Tuesday, September 07, 2010

Day One at DjangoCon

Steve Holden served as master of ceremonies this morning. I got roped in as mic runner during Q&A, a role with which I'm familiar (I was mic runner for Sir Roger Penrose once, another great mind).

The upshot of the first plenary: the Django community is doing a fantastic job of promoting Python's relevance to the "world livingry service industry" (like hotels, rental car agencies and such) however developers are in short supply.

Universities with "emergent technologies" tracks are more likely to be providing some relevant content. Many remain decades behind. In my own view (it's my blog so I get one): high schools could be doing a lot more. Again, I circle the Litvins' text as prototypical, already retrofitted for Python 3.x.

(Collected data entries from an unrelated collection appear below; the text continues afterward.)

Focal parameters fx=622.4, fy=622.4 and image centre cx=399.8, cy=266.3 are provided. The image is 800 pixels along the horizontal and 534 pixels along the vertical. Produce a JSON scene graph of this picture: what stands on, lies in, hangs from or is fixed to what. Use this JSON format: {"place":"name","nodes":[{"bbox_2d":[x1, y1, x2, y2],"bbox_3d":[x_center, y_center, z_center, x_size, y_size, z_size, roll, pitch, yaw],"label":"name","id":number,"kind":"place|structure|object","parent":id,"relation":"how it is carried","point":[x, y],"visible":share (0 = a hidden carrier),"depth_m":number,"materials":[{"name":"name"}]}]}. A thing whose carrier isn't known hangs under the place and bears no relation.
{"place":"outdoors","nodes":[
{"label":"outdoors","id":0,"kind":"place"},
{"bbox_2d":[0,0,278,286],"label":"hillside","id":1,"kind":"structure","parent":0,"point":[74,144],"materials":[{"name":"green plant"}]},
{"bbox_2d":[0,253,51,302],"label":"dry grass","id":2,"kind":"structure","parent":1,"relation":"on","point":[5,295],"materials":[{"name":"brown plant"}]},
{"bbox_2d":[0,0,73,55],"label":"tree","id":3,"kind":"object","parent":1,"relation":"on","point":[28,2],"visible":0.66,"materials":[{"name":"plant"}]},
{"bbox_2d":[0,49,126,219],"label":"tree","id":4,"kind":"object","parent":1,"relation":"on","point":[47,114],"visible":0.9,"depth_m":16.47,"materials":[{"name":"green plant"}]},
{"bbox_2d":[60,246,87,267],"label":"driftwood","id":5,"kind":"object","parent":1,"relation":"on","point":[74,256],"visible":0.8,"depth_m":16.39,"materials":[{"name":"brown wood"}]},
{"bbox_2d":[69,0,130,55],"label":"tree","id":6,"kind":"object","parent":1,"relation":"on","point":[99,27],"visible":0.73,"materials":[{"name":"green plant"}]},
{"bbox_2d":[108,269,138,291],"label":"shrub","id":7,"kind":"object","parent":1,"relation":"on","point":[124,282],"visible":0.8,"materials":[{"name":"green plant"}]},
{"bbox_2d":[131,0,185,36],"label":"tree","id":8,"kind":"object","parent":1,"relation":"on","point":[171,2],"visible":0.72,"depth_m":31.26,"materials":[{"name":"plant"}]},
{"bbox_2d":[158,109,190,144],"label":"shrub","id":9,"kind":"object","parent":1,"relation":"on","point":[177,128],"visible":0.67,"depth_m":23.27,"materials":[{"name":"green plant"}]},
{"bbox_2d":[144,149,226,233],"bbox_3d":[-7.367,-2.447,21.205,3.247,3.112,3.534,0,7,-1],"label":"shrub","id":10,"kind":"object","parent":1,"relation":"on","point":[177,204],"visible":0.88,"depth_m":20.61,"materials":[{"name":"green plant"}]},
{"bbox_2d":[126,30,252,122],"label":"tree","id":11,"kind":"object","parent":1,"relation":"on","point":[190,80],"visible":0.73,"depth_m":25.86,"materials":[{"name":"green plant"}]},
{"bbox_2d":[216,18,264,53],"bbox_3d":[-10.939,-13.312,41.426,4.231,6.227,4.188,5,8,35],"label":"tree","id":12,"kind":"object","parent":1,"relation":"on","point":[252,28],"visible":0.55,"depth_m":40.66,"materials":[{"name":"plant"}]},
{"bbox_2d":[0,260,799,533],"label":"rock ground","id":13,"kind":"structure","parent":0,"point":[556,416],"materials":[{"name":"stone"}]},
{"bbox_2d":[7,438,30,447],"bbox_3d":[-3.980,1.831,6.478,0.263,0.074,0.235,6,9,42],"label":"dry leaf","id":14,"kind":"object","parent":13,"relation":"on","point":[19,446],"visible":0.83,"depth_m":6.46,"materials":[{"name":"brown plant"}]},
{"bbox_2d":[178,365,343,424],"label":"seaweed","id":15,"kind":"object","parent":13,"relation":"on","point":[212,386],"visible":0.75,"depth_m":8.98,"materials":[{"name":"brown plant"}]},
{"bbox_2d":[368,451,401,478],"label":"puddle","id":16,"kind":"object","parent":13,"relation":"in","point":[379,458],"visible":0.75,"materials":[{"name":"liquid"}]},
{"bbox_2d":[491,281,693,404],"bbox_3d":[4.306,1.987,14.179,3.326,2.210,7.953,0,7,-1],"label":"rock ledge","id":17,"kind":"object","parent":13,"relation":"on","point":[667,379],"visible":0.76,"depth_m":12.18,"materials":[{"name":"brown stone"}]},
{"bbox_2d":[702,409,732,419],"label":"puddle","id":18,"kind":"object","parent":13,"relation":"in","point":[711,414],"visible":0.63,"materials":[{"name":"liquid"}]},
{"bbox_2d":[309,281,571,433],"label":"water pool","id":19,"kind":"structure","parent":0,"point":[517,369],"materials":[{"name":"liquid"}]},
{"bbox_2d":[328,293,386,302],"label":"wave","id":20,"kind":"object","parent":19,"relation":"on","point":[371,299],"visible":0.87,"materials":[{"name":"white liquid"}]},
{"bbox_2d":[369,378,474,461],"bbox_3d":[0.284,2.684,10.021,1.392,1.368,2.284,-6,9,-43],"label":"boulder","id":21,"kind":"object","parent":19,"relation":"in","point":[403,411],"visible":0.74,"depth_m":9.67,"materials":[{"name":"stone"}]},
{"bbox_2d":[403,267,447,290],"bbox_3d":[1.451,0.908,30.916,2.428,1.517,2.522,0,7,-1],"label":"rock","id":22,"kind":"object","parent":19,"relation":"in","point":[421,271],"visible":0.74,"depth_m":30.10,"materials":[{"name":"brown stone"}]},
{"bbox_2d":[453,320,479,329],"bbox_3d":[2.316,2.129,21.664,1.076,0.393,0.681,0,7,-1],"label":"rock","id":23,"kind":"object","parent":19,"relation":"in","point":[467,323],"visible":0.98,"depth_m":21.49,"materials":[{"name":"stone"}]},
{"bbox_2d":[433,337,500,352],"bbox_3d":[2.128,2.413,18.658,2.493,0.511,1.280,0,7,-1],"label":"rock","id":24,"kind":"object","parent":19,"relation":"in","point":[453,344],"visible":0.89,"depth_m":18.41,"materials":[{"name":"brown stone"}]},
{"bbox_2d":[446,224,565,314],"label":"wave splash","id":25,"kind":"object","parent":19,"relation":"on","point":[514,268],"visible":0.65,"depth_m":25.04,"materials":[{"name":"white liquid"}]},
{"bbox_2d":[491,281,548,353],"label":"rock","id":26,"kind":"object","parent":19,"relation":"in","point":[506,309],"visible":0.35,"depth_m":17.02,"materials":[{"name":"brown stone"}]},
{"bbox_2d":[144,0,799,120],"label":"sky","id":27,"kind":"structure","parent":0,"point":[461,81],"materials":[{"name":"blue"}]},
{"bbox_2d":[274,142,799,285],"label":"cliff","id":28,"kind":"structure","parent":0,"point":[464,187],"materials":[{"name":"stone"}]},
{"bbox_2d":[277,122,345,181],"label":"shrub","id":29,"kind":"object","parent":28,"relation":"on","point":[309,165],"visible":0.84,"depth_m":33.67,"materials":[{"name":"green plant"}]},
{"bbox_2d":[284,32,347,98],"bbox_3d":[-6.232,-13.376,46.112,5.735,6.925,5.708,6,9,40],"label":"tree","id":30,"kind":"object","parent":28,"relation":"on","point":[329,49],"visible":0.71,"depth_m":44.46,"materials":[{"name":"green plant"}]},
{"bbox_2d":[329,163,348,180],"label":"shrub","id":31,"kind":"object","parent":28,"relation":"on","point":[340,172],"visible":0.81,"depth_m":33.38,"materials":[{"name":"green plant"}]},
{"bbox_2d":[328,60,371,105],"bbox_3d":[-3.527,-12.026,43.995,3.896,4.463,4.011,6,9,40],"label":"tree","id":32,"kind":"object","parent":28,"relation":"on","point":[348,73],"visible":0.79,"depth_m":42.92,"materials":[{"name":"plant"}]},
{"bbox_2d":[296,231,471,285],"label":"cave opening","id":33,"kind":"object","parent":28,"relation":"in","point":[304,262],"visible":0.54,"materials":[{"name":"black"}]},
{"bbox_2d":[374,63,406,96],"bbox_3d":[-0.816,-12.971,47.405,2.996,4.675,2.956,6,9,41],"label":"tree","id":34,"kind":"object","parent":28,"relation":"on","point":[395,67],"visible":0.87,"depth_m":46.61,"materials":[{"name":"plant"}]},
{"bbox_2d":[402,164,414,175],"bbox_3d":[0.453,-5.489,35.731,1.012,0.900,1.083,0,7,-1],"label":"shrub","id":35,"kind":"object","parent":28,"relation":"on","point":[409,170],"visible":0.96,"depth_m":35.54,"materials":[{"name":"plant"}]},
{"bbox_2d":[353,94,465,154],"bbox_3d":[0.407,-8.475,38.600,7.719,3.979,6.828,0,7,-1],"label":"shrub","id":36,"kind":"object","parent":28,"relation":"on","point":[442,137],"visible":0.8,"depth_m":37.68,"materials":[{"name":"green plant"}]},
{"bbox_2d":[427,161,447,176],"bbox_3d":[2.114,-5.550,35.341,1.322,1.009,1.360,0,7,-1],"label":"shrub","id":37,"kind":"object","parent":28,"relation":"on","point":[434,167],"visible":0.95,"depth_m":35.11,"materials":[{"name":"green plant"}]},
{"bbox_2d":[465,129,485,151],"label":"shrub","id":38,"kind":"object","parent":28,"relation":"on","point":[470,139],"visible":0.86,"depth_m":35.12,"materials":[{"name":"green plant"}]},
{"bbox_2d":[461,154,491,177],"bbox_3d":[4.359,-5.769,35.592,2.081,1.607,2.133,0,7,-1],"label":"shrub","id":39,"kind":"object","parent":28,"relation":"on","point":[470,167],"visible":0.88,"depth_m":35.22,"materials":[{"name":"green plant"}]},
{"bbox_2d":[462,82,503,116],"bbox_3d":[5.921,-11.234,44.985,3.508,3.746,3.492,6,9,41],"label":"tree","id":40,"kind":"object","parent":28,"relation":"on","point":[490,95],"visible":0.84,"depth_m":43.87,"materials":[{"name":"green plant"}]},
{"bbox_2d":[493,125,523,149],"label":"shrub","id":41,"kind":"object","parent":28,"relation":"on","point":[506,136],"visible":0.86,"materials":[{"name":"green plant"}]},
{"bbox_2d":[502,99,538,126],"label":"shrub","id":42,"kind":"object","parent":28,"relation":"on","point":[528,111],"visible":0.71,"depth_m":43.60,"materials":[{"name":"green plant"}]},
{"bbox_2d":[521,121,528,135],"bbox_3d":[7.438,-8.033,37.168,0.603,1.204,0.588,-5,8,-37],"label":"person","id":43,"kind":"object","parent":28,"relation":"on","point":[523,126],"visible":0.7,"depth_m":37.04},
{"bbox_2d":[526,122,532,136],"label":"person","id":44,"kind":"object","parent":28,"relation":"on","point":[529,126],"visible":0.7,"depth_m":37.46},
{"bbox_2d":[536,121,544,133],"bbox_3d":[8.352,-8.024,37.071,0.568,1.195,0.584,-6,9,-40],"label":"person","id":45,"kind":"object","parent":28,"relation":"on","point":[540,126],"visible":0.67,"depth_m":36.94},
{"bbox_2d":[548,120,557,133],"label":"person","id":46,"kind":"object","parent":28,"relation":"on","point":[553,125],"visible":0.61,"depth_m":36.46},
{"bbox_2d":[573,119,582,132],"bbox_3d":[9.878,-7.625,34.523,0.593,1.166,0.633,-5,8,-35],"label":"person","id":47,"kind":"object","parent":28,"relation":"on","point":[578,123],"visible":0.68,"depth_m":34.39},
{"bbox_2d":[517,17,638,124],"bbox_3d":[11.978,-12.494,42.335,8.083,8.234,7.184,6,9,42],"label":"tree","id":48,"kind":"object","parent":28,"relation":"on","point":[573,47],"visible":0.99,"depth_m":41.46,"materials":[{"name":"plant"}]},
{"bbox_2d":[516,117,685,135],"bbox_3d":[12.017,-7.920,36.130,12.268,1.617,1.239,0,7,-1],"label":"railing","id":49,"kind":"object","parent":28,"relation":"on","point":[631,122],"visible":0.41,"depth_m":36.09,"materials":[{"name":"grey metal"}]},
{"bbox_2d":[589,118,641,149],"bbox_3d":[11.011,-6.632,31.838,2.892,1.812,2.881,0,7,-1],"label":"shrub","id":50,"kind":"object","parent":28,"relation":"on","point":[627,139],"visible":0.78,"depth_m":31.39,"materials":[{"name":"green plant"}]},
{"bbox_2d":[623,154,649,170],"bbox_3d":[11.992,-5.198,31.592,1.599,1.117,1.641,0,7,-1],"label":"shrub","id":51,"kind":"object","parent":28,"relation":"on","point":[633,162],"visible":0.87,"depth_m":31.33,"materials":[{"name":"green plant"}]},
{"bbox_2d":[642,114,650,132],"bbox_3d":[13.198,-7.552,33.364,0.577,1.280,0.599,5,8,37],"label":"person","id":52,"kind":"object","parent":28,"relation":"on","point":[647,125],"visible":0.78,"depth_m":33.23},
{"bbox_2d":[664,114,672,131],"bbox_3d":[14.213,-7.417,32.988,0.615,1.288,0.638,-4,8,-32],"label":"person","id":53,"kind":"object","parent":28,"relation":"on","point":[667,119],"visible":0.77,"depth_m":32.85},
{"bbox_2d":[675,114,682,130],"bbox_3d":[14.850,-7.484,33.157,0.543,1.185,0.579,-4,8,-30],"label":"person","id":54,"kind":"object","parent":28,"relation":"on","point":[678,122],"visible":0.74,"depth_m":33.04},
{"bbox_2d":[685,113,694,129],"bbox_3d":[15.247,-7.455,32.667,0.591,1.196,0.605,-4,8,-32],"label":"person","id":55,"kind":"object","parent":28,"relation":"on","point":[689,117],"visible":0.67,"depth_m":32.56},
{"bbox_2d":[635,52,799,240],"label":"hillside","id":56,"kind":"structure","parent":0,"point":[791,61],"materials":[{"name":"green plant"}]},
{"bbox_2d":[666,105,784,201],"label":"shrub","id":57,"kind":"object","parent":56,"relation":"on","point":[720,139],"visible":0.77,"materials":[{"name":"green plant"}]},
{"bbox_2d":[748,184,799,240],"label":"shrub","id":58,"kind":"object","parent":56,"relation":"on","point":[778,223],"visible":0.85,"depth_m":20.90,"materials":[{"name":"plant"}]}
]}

One footnote: now that the Django Pony has become so woven into the lore, some geeks are feeling leery. Is it too late to back away? Certainly not everyone feels this way, but yeah, there's that potential for teasing, of being teased, because of one's "flippant" (the word used) mascot.

Steve took the bull by the horns by suggesting we're duty-bound to keep it light in some dimensions, and the Django Pony is the very embodiment of lightness (and yet also opens the psyche to investigations of disappointment, being spoiled, optimism versus pessimism and so forth, not to mention the innocence of youth).